Nieoficjalnie politycy PO decyzję o przerwaniu posiedzenia komisji tłumaczyli potrzebą policzenia, czy ewentualne odrzucenie weta będzie w ogóle możliwe. - Musimy się policzyć, zobaczyć, kto z nas jest w ogóle w Sejmie, kogo nie ma - powiedział PAP jeden z liderów Platformy.
Jak dodał, trwają też rozmowy z koalicyjnym PSL. - No, ale wiadomo jak to jest z PSL - jakiekolwiek ustalenia z nimi nie bardzo mają sens, oni do jutra mogą jeszcze pięć razy zmienić zdanie - zaznaczył polityk. Rozmówca PAP wątpi też, czy Sejm w ogóle powinien zająć się sprawą weta.
- Ja bym tego nie ruszał, po co nam kolejna, po Ziobrze, porażka? - pytał. Pod koniec września w Sejmie zabrakło pięciu głosów do tego, by postawić b. ministra Sprawiedliwości Zbigniewa Ziobry przed Trybunałem Stanu.

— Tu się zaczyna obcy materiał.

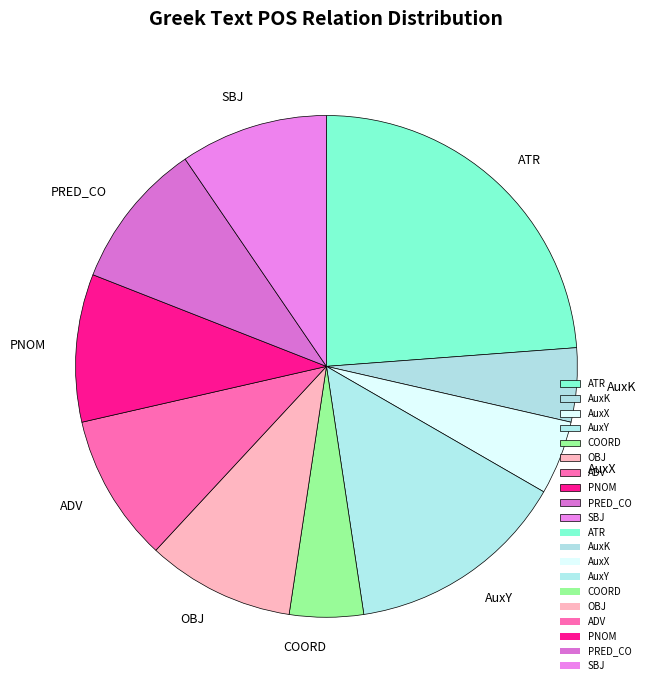

Is SBJ the majority of the pie?

No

Na czwartkowym posiedzeniu komisji, uzasadniając weto, podsekretarz stanu w Kancelarii Prezydenta Anna Surówka-Pasek mówiła, że prezydent dostrzega potrzebę uregulowania tych kwestii, ale nie w sposób, który burzy dotychczasowy porządek prawny i społeczny. Dodała, że ustawa sprowadza sąd do roli notariusza i pozbawia możliwości przeprowadzenia postępowania dowodowego. Jej zdaniem, nie zabezpiecza też interesu dzieci i członków rodziny osoby ubiegającej się o zmianę płci.
W uzasadnieniu decyzji o wecie podnoszono, że ustawa dopuszcza m.in. wielokrotną zmianę płci metrykalnej na podstawie uproszczonych procedur, a także umożliwia zawarcie małżeństwa przez osoby tej samej płci biologicznej oraz adopcję przez takie pary dzieci.
Z tymi argumentami polemizowali na komisji wiceministrowie sprawiedliwości - Jerzy Kozdroń oraz zdrowia - Igor Radziewicz-Winnicki, którzy aktywnie uczestniczyli w pracach nad projektem.